As for term limits, I really don't think they're as good an idea as people make them out to be. Yes, they prevent complete tyrants from running the country for more that 8 years, but, if we vote them in, is that really a good thing? On the other hand, it also prevents people who have the talent and experience from being elected again. Bill Clinton, protestations from the conservative fringe notwithstanding, was the greatest president of my lifetime; certainly the greatest Republican president since Lincoln. (Sit down. Reagan was a jackass who was in the right place at the right time. Take the cold war away, and he's just another gladhander paying off his campaign contributors.) If he could have run again, we would not be saddled with our current plummeting position in the global community, and would probably still be enjoying a budget surplus.
But let's not make this a referendum about Clinton. He's my favorite, but that doesn't mean he's the only one in this position. Just the only one I can think of.

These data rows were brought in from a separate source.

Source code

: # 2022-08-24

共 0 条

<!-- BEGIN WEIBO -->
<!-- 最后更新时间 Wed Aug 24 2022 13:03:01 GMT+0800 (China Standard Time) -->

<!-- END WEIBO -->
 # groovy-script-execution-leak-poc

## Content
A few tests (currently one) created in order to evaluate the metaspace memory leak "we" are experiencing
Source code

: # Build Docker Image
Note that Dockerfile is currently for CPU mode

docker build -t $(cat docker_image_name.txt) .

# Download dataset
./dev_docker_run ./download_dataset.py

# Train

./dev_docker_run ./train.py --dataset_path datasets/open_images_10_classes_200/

Now, back to Washington: "8 years should be enough for any man" was informed by two things:
1) The job of president is frickin' hard. Good presidents work 18 hour days, with maybe a couple of weeks off a year (lousy presidents spend an awful lot of time at their ranch). You could watch Clinton aging in office well beyond what would be expected for the time spent. Reagan, of course, slipped right into his dotage early in his second term. Three and a half terms killed FDR. Bush I went from mature to old in 4 years. It's a tough job that more than 8 years of may well kill you.

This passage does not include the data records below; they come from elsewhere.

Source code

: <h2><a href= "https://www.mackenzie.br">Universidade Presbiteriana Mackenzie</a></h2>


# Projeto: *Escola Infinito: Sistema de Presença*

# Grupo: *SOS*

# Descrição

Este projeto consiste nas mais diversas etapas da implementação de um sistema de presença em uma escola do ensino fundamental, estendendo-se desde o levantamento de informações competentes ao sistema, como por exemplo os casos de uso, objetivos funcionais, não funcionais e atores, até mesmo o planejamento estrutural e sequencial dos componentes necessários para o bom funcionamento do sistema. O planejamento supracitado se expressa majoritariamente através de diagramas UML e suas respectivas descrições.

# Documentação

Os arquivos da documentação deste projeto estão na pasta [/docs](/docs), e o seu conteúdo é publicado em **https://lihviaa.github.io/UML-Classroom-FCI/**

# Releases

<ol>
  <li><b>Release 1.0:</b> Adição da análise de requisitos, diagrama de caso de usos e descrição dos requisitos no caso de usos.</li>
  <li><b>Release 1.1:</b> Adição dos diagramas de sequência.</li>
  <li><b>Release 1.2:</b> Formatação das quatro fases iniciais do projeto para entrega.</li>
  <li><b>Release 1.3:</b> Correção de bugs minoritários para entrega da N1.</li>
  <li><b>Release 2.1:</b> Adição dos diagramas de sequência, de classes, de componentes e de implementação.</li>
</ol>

2) People wanted to make him king. Monarchy was in the air at the time. It was the prevailing myth of sovreignty, just as the will of the people is today. He wanted to avoid all of that, and I thank him for it. It took 140 years before someone bucked the custom, and by the end of FDR's life the world was a different place entirely than when Washington stepped down, and America's place in it had been turned upside down.

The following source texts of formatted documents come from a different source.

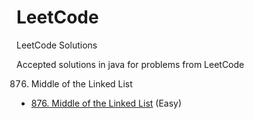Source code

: # LeetCode
LeetCode Solutions

Accepted solutions in java for problems from LeetCode

876. Middle of the Linked List
- [876. Middle of the Linked List](/src/MiddleOfTheLinkedList.java) (Easy)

I honestly don't believe that we need to worry about this sort of thing. One way or another a president's term is limited - either the voters or death will remove him from office eventually. Seeing the damage Bush as done to this country in four years makes me believe that the length of time spent in office is largely immaterial. Could we term limit the real jackasses to two years but let the really good ones go as long as their health will allow? I don't think so, and intelligent people will disagree on which are which.